TEXT:
____

Slovak Finance Ministry understands this as a praise from the rating agency.

The construction site of a brand new plant of Jaguar Land Rover near Nitra.(Source: TASR )

On April 7, Moody’s Investors Service changed the outlook on Slovakia’s rating from stable to positive and affirmed the A2 issuer and senior unsecured ratings. Moody’s decision reflects two drivers – Slovakia’s continued strong economic growth prospects in the coming years and the anticipated pick-up in the pace of public sector debt reduction, supported by robust growth and continued fiscal consolidation.

“Moody’s expects Slovakia’s positive growth momentum to continue in the coming years and to remain broad based – driven by both domestic and external demand – further supporting its robustness,” the rating agency writes on its website. Real GDP growth is expected to accelerate from a projected 3.3 percent in 2017 to 3.8 percent in 2018 and 4 percent in 2019, exceeding both the average for EU countries and A-rated peers.

Slovakia’s long-term local and foreign currency bond and bank deposit country ceilings remain unchanged at Aaa. Its short-term foreign currency bonds and bank deposit country ceilings also remain unchanged at Prime-1 (P-1).

“A new wave of investments in the automotive industry by Volkswagen (VW), Peugeot Citroen (PSA) and Jaguar Land Rover (JLR) from 2016-2020 is boosting private investment and increasing Slovakia’s export potential,” Moody’s writes.

____

RECORDS PROVIDED:
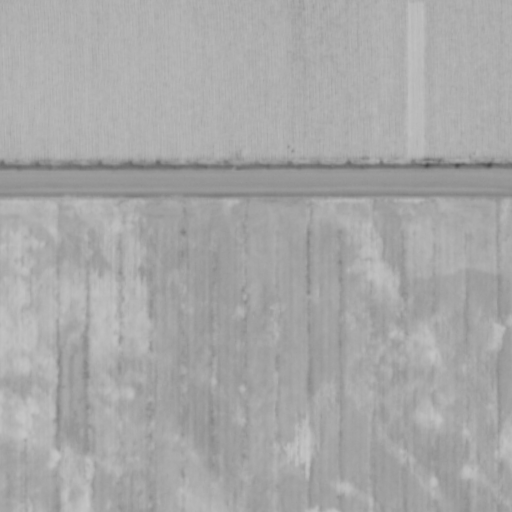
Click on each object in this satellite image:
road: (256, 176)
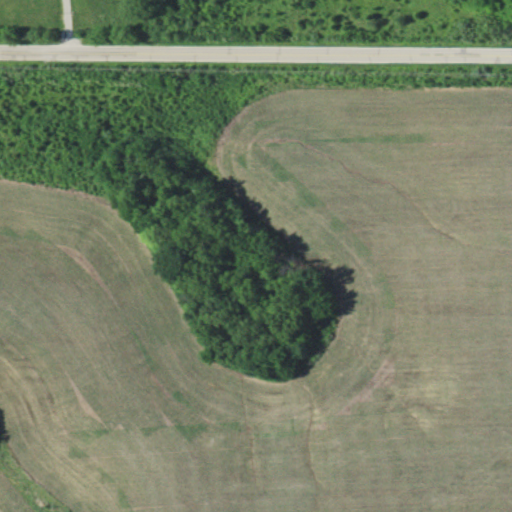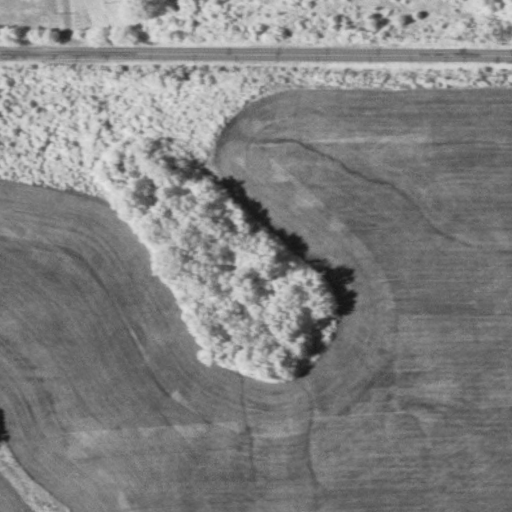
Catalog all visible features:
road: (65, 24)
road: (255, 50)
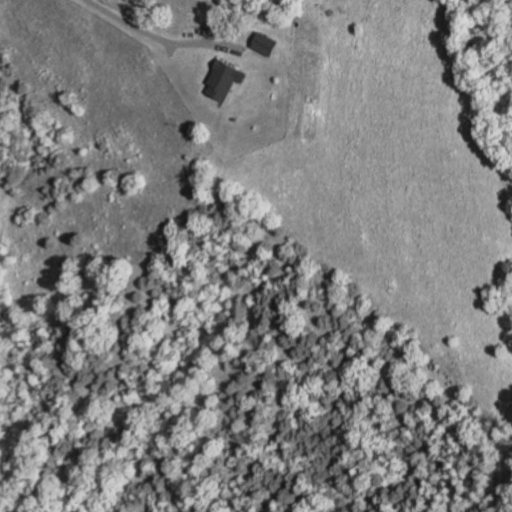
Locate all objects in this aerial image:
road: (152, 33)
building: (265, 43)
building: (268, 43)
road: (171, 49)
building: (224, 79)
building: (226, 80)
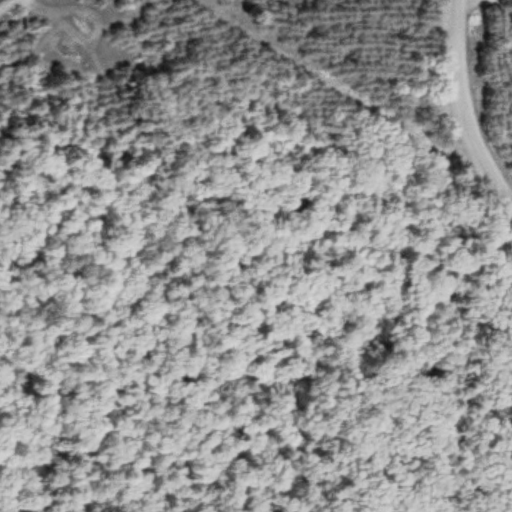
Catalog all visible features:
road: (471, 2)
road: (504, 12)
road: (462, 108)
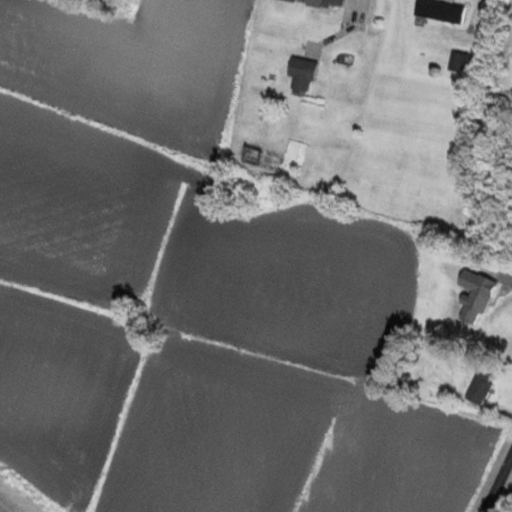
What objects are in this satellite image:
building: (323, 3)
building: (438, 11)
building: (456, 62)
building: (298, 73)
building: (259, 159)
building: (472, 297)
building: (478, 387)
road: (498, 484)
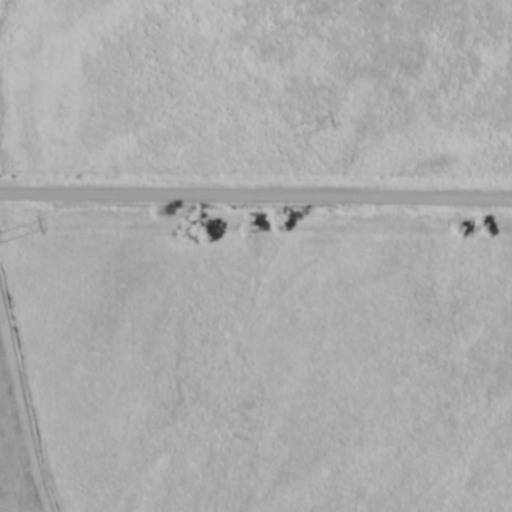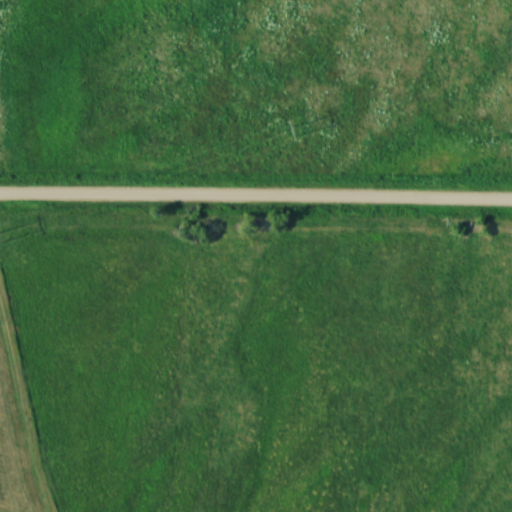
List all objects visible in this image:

____

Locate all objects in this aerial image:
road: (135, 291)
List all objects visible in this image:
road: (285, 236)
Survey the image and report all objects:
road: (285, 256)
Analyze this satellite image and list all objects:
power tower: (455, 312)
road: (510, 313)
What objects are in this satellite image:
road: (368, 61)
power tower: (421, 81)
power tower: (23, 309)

____

GOALS:
**A)** Revise the passage on Slovakia's rating between "Slovak Finance Ministry" and "Nitra.(Source: TASR )", inclusive, putting "compliment" in place of "praise".
**B)** Put this sentence from the passage on Slovakia's rating into Spanish: "On April 7, Moody’s Investors Service changed the outlook on Slovakia’s rating from stable to positive and affirmed the A2 issuer and senior unsecured ratings."

SET OF ANSWERS:
**A)**
Slovak Finance Ministry understands this as a compliment from the rating agency.

The construction site of a brand new plant of Jaguar Land Rover near Nitra.(Source: TASR )

**B)** El 7 de abril, Moody’s Investors Service cambió la perspectiva de la calificación de Eslovaquia de estable a positiva y confirmó las calificaciones A2 de emisor y de deuda sénior no garantizada.